**Reading passage**
────

Question about extentions of smooth functions

[Aleph-0]

My question is simple :

Suppose that $$f$$ is in $$C^\infty(U, [0,1])$$ where $$U$$ is an open of $$R^n$$ .
Is there $$g$$ in $$C^\infty(R^n,[0,1])$$ such that $$f=g$$ on $$U$$ ?

I would say yes, but I don't know how to prove it.

Thanks

 

[Pere Callahan]

Did you try it for the special case n=1?

Take for example U=(0,1) and f:U->[0,1] defined by f(x)=x.

This satisfies your conditions, can you extend it to a C^\infty function on R...?

I'd say no but the proof is left to you.

If you were to replace [0,1] by $\mathbb{R}$, then I'd be with you that the assertion should hold true.

 

[Aleph-0]

OK, I guess I should add some hypothesis on f and change the conclusion in order to have something that could be true:

Here is the new problem :

Let $$\epsilon>0$$.
Suppose that $$f$$ is in $$C^\infty(U, [0,1])$$ where $$U$$ is an open of $$R^n$$ and suppose that for any $$x_0$$ in $$\partial U$$ (the boundary of U), and any n-multi-indice $$\alpha$$, the limit

$$\lim_{x\in U, x\to x_0} \partial^\alpha f (x)$$

exists and is in $$R$$.


Is there $$g$$ in $$C^\infty(R^n,[-\epsilon, 1+\epsilon])$$ such that $$f=g$$ on $$U$$ ?

 

[mathwonk]

i would try reflecting f to the other side of the ball U, then using that to extend f a little bit, then chopping f off by a smooth bump function.

at least if U is a nice ball.

────

**Given exercise 1**
In the thread on extending smooth functions, what example does Pere Callahan propose for the case n=1?
**Given exercise 2**
Can you rewrite the paragraph beginning "i would try reflecting f" from the thread on extending smooth functions as a short list of steps?
The data after this point is separate from the thread on extending smooth functions.

────

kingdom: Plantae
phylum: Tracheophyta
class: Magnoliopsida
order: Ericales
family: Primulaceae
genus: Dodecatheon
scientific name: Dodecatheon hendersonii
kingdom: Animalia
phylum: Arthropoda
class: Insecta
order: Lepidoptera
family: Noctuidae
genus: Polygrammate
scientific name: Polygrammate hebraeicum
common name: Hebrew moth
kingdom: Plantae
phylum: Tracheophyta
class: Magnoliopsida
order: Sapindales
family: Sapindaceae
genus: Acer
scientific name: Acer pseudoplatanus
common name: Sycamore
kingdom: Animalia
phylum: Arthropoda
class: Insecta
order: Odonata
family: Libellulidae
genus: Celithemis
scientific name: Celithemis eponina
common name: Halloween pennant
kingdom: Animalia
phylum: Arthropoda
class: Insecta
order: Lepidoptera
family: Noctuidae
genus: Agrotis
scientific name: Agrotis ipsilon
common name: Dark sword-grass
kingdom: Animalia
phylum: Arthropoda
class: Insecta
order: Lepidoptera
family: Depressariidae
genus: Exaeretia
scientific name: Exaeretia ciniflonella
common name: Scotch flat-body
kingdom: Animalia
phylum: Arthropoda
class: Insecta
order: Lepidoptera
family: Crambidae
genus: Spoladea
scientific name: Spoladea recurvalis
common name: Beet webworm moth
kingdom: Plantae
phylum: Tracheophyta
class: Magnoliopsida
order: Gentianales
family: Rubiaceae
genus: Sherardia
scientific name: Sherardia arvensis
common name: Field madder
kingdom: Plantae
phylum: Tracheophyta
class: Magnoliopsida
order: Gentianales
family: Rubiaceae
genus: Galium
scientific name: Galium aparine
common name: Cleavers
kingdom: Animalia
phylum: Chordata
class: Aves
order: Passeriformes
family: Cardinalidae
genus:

────

**Full answer 1**
U=(0,1) with f:U->[0,1] defined by f(x)=x.

**Full answer 2**
- Reflect f to the other side of the ball U.
- Use the reflection to extend f a little.
- Cut f off with a smooth bump function.